PROBLEM REQUIREMENTS
Give the lines again exactly as they appear below, from the line with "right wrist: (11, 213)" to the line with "left wrist: (925, 296)", both included, and only those lines. Leave every picture out.

DATA TO EXAMINE
━━━━━━

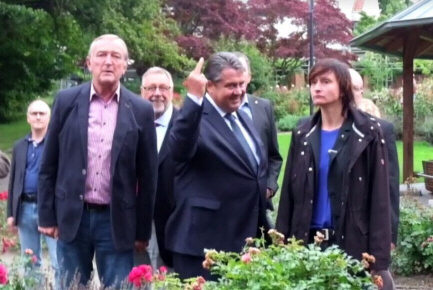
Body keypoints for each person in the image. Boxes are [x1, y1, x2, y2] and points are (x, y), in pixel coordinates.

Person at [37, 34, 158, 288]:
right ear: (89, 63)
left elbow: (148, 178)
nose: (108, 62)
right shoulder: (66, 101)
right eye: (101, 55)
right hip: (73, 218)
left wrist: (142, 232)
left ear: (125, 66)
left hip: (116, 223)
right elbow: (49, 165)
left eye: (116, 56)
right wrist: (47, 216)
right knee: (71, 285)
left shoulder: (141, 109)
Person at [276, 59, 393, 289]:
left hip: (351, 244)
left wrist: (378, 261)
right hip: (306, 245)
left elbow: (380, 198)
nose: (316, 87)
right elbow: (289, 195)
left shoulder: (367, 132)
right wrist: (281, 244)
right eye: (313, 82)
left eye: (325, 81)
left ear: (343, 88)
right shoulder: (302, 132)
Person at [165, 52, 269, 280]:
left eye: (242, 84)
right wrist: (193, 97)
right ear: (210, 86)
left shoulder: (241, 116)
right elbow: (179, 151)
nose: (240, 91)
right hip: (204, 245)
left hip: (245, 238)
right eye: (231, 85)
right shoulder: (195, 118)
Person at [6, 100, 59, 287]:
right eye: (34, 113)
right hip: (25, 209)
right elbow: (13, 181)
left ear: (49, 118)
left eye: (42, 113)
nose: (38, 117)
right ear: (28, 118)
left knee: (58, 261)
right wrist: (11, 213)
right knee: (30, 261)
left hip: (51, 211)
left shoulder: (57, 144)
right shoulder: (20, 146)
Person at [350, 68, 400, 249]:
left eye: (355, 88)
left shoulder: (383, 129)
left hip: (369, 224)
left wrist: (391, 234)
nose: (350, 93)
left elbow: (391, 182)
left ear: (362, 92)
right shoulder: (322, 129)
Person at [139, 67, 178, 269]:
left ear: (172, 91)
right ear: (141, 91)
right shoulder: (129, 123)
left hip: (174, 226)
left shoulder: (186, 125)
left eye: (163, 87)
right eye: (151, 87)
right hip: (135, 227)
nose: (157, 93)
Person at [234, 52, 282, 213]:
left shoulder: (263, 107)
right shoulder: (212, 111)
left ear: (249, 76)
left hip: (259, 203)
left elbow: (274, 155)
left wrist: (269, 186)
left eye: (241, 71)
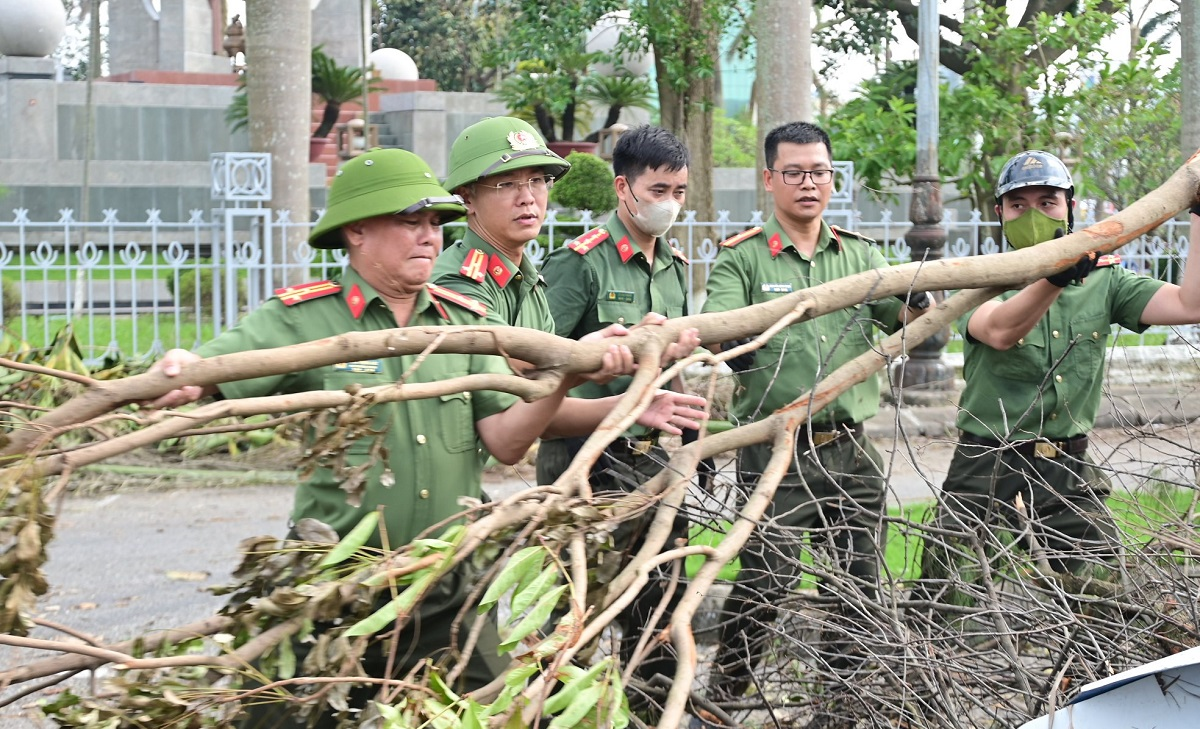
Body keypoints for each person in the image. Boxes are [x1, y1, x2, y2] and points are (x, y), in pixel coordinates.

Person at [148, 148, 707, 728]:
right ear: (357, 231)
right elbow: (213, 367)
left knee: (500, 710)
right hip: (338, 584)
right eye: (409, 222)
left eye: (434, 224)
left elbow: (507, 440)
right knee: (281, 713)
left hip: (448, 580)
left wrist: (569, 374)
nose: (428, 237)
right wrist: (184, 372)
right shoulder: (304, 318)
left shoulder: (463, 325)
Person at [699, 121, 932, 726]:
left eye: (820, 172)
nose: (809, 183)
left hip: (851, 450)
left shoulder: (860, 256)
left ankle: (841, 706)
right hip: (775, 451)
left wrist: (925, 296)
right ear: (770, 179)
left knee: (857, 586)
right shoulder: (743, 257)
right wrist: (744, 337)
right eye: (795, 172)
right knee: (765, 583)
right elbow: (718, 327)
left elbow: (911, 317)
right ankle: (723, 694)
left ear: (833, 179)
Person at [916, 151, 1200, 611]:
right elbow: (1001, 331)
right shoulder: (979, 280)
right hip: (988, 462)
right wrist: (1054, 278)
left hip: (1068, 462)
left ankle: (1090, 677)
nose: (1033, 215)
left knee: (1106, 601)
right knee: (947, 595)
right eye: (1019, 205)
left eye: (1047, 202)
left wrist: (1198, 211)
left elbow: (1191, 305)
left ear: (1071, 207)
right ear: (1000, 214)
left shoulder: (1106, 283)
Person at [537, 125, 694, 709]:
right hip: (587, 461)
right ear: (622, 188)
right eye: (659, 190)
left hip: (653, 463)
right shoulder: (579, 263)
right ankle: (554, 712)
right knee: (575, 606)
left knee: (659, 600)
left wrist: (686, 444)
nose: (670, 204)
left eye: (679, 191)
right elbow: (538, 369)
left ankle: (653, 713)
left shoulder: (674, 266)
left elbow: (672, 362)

━━━━━━

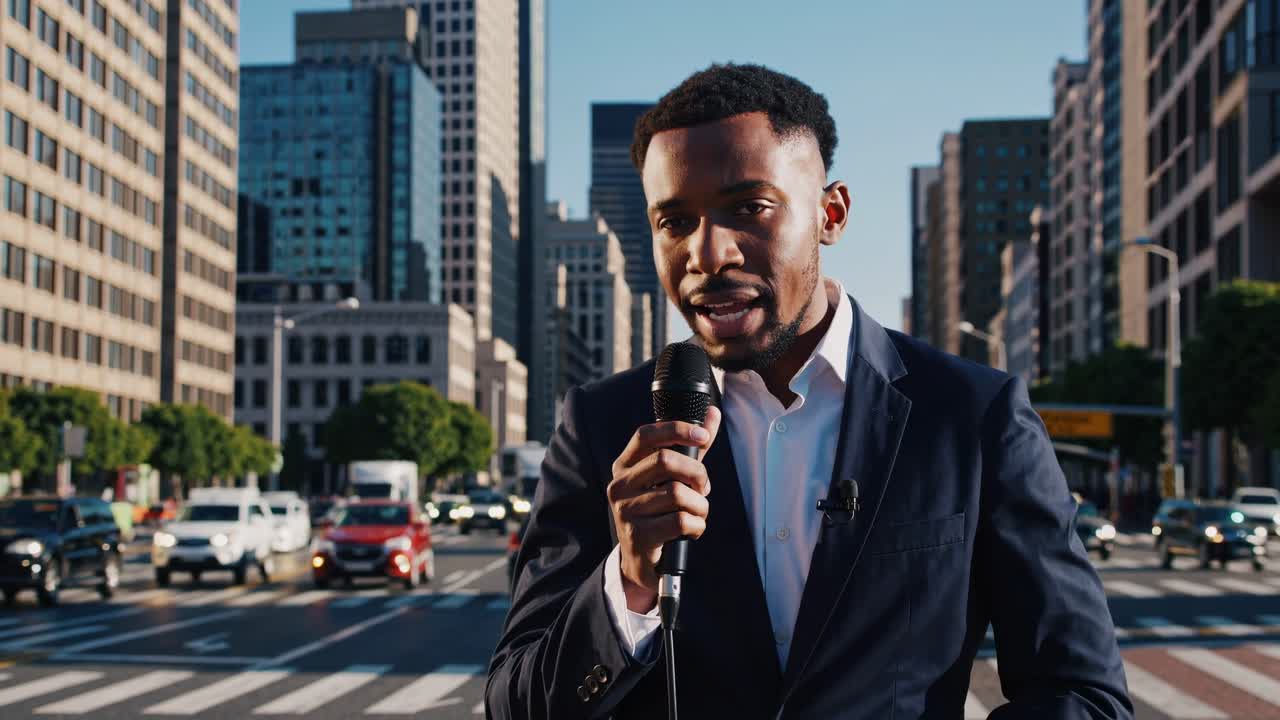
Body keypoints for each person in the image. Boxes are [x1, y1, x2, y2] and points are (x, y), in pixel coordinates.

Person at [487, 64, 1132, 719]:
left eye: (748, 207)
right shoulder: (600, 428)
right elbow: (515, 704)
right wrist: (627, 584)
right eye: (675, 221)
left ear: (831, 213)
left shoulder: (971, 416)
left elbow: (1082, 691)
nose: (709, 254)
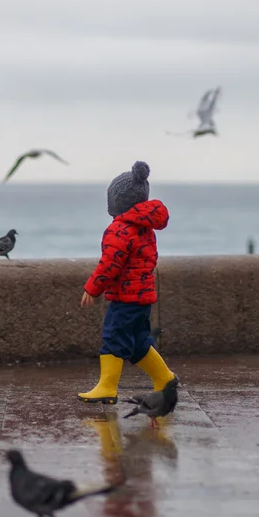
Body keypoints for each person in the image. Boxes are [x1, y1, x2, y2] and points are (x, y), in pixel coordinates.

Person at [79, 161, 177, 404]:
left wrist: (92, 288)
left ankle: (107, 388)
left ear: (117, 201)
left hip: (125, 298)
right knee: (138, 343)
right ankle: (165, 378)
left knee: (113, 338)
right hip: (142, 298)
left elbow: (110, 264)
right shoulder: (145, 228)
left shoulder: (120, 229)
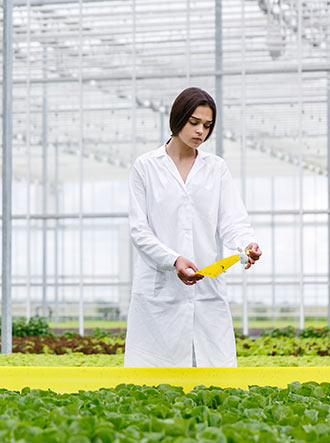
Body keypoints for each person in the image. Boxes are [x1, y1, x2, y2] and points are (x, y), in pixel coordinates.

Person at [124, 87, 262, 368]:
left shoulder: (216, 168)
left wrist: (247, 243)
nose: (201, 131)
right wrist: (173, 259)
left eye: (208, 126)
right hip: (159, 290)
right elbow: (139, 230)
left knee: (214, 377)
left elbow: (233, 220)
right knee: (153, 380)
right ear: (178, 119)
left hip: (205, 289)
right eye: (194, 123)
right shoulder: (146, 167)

━━━━━━

EXPECTED ANSWER
right wrist: (11, 213)
right knee: (30, 261)
left hip: (51, 211)
left shoulder: (57, 144)
right shoulder: (20, 146)
Person at [350, 68, 400, 249]:
left eye: (355, 88)
left shoulder: (383, 129)
left hip: (369, 224)
left wrist: (391, 234)
nose: (350, 93)
left elbow: (391, 182)
left ear: (362, 92)
right shoulder: (322, 129)
Person at [139, 67, 178, 269]:
left ear: (172, 91)
right ear: (141, 91)
right shoulder: (129, 123)
left hip: (174, 226)
left shoulder: (186, 125)
left eye: (163, 87)
right eye: (151, 87)
right hip: (135, 227)
nose: (157, 93)
Person at [234, 52, 282, 213]:
left shoulder: (263, 107)
right shoulder: (212, 111)
left ear: (249, 76)
left hip: (259, 203)
left elbow: (274, 155)
left wrist: (269, 186)
left eye: (241, 71)
Body keypoints for each person in the image. Boxes are [x1, y1, x2, y2] and points are (x, y), in pixel coordinates.

Person at [148, 148, 707, 728]:
right ear: (357, 231)
right elbow: (213, 367)
left knee: (500, 710)
right hip: (338, 584)
right eye: (409, 222)
left eye: (434, 224)
left elbow: (507, 440)
right knee: (281, 713)
left hip: (448, 580)
left wrist: (569, 374)
nose: (428, 237)
right wrist: (184, 372)
right shoulder: (304, 318)
left shoulder: (463, 325)
Person at [699, 121, 932, 726]:
left eye: (820, 172)
nose: (809, 183)
left hip: (851, 450)
left shoulder: (860, 256)
left ankle: (841, 706)
right hip: (775, 451)
left wrist: (925, 296)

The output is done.